* Work task
The answer must be every line of the records below that contains the word "color", copied out.

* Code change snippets
Content starts

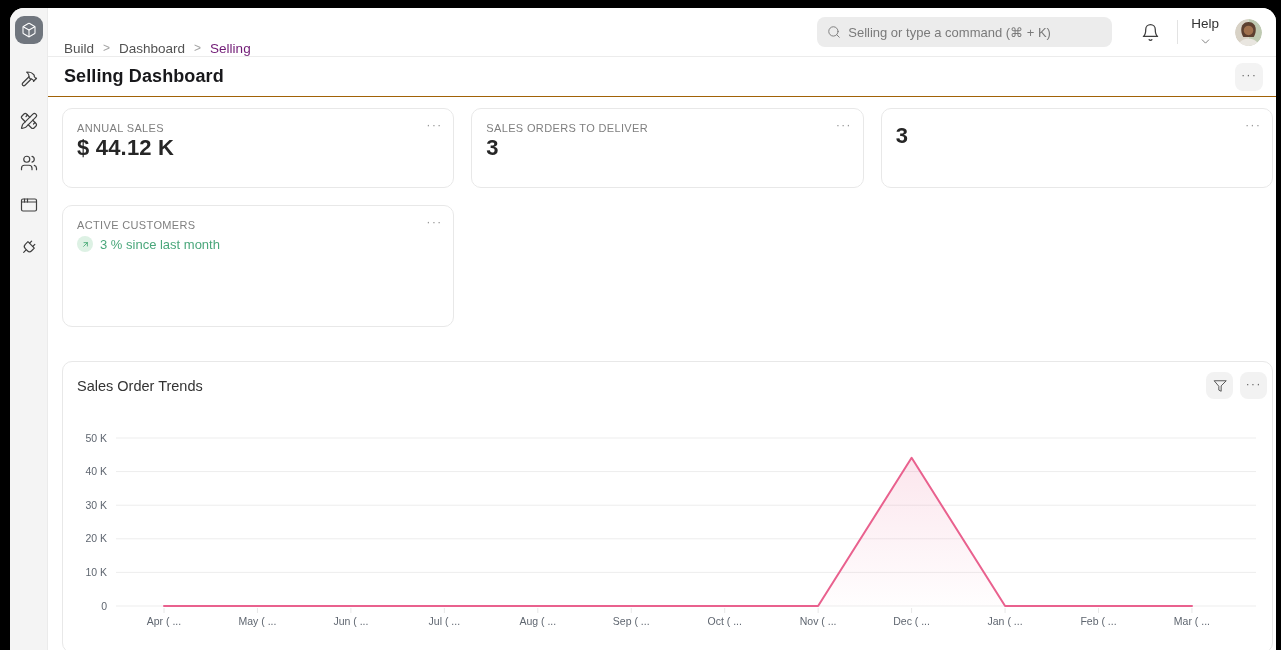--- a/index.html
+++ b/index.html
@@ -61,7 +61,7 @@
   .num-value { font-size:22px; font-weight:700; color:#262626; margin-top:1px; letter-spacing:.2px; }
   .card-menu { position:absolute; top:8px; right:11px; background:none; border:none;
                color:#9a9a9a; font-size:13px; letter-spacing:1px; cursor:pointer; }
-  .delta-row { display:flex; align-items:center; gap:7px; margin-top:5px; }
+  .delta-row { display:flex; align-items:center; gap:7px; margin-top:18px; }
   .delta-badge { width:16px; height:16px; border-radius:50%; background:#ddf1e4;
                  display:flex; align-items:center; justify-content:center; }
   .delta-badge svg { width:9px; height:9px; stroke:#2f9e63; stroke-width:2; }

Content ends

* Solution for this problem
   .num-value { font-size:22px; font-weight:700; color:#262626; margin-top:1px; letter-spacing:.2px; }
                color:#9a9a9a; font-size:13px; letter-spacing:1px; cursor:pointer; }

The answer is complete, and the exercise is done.